(Page-level text extractions)
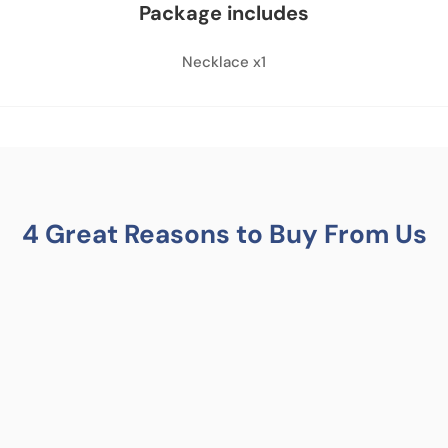
Package includes
Necklace x1
4 Great Reasons to Buy From Us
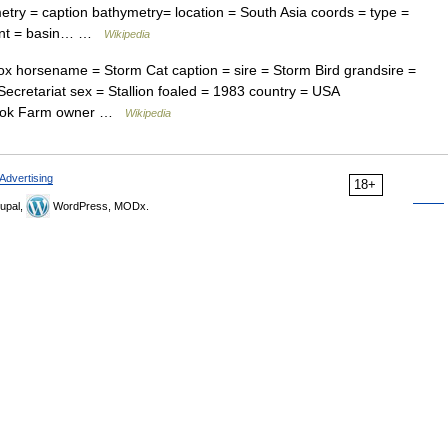
ry = caption bathymetry= location = South Asia coords = type =
ment = basin… …
Wikipedia
 horsename = Storm Cat caption = sire = Storm Bird grandsire =
ecretariat sex = Stallion foaled = 1983 country = USA
brook Farm owner …
Wikipedia
Advertising
18+
upal,
WordPress, MODx.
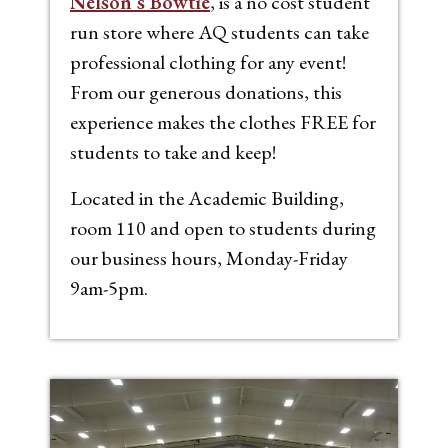
Nelson’s Bowtie
, is a no cost student
run store where AQ students can take
professional clothing for any event!
From our generous donations, this
experience makes the clothes FREE for
students to take and keep!
Located in the Academic Building,
room 110 and open to students during
our business hours, Monday-Friday
9am-5pm.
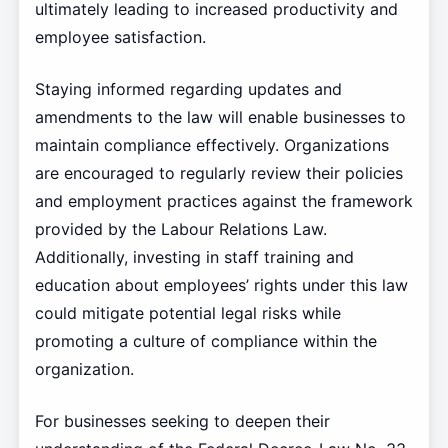
ultimately leading to increased productivity and
employee satisfaction.
Staying informed regarding updates and
amendments to the law will enable businesses to
maintain compliance effectively. Organizations
are encouraged to regularly review their policies
and employment practices against the framework
provided by the Labour Relations Law.
Additionally, investing in staff training and
education about employees’ rights under this law
could mitigate potential legal risks while
promoting a culture of compliance within the
organization.
For businesses seeking to deepen their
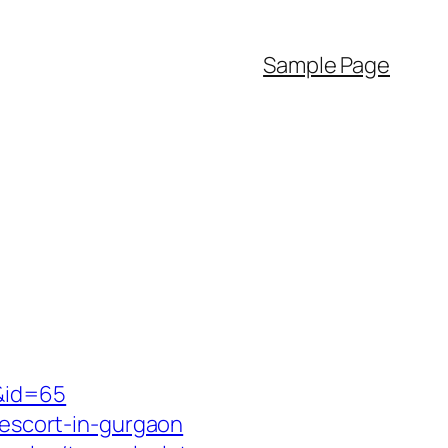
Sample Page
/&id=65
-escort-in-gurgaon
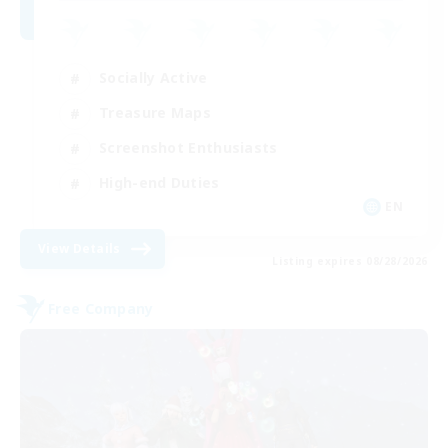
Socially Active
Treasure Maps
Screenshot Enthusiasts
High-end Duties
EN
View Details
Listing expires 08/28/2026
Free Company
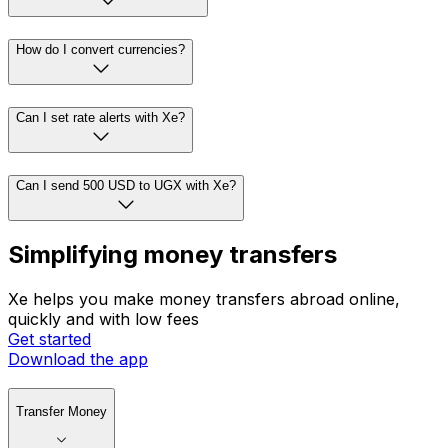
How do I convert currencies?
Can I set rate alerts with Xe?
Can I send 500 USD to UGX with Xe?
Simplifying money transfers
Xe helps you make money transfers abroad online,
quickly and with low fees
Get started
Download the app
Transfer Money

What needs to be done:
Produce the entries above once more, exactly as given, with each picture left out.

Exercise answer:
Package includes
Necklace x1
4 Great Reasons to Buy From Us
ry = caption bathymetry= location = South Asia coords = type =
ment = basin… …
Wikipedia
 horsename = Storm Cat caption = sire = Storm Bird grandsire =
ecretariat sex = Stallion foaled = 1983 country = USA
brook Farm owner …
Wikipedia
Advertising
18+
upal,
WordPress, MODx.
Nelson’s Bowtie
, is a no cost student
run store where AQ students can take
professional clothing for any event!
From our generous donations, this
experience makes the clothes FREE for
students to take and keep!
Located in the Academic Building,
room 110 and open to students during
our business hours, Monday-Friday
9am-5pm.
ultimately leading to increased productivity and
employee satisfaction.
Staying informed regarding updates and
amendments to the law will enable businesses to
maintain compliance effectively. Organizations
are encouraged to regularly review their policies
and employment practices against the framework
provided by the Labour Relations Law.
Additionally, investing in staff training and
education about employees’ rights under this law
could mitigate potential legal risks while
promoting a culture of compliance within the
organization.
For businesses seeking to deepen their
Sample Page
/&id=65
-escort-in-gurgaon
Socially Active
Treasure Maps
Screenshot Enthusiasts
High-end Duties
EN
View Details
Listing expires 08/28/2026
Free Company
How do I convert currencies?
Can I set rate alerts with Xe?
Can I send 500 USD to UGX with Xe?
Simplifying money transfers
Xe helps you make money transfers abroad online,
quickly and with low fees
Get started
Download the app
Transfer Money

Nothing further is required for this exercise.